For decades, scientists have used a technique called confocal microscopy to look at the distribution of proteins within a cell. But in a study published recently in Arteriosclerosis, Thrombosis and Vascular Biology, researchers used the technique in a new way: to investigate how those proteins form structures between cells.
"These are some of the first views of the skeleton of the blood vessel," says Gerald Meininger, a vascular physiology researcher from the University of Missouri–Columbia. Previous studies told scientists which proteins were used to build a blood vessel wall, but not how they were arranged in three-dimensional space.
To create the image above, Meininger and his colleague Michael Hill used fluorescent tags to label different components of an arteriole wall; cells are labeled in green, whereas elastin—a stretchy protein that holds the vascular cells together—is labeled in red. By taking a series of images with a confocal microscope, which relies on point illumination to eliminate out-of-focus areas, the researchers were able to construct a 3-D view of the blood vessel's architecture.

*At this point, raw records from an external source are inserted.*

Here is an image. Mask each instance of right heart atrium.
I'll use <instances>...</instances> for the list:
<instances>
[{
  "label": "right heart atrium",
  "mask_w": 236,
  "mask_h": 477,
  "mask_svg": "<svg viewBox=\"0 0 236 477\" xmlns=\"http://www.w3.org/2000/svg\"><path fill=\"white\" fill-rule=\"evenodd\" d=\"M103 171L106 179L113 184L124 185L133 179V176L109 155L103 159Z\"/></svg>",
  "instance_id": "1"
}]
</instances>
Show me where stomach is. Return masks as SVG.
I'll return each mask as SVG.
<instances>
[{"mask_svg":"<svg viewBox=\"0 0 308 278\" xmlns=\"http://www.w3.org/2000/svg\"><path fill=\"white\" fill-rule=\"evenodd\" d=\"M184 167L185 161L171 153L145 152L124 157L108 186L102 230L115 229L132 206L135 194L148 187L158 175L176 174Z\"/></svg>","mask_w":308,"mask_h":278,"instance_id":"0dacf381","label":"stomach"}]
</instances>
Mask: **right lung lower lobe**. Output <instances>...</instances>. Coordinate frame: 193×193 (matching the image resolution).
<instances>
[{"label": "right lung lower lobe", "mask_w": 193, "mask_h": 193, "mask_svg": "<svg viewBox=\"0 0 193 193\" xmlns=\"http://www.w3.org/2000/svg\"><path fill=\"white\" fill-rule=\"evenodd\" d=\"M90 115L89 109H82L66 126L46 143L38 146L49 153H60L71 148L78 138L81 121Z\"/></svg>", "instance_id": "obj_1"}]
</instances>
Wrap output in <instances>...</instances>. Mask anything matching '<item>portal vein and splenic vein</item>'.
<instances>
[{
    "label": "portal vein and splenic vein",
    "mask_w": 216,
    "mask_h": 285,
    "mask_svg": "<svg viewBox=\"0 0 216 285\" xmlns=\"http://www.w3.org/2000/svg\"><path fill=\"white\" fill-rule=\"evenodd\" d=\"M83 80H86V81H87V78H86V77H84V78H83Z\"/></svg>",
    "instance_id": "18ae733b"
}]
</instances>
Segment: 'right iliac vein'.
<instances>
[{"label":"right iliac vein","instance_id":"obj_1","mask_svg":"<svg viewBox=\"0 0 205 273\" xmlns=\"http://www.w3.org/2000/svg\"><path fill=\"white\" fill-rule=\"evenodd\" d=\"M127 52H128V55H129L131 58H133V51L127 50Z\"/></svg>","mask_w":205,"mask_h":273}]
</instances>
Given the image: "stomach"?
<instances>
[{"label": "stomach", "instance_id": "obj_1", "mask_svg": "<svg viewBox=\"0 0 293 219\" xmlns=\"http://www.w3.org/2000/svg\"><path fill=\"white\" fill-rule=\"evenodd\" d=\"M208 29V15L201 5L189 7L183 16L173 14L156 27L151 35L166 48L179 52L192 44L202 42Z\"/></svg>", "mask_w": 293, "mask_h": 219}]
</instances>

Using similar techniques, Hill and Meininger have already found that the elastin structure of a blood vessel wall differs between body parts and changes as an organism ages. The researchers hope that their tool will improve the understanding of how structural proteins change when people develop high blood pressure or cardiovascular disease and that, one day, it will lead to new therapeutic devices.
"In the past people thought that proteins like elastin were nothing more than a support medium for vascular cells," Hill says. "But we're starting to realize that blood vessels are much more complex than a group of cells, and that the protein environment plays an important role in helping those cells to function."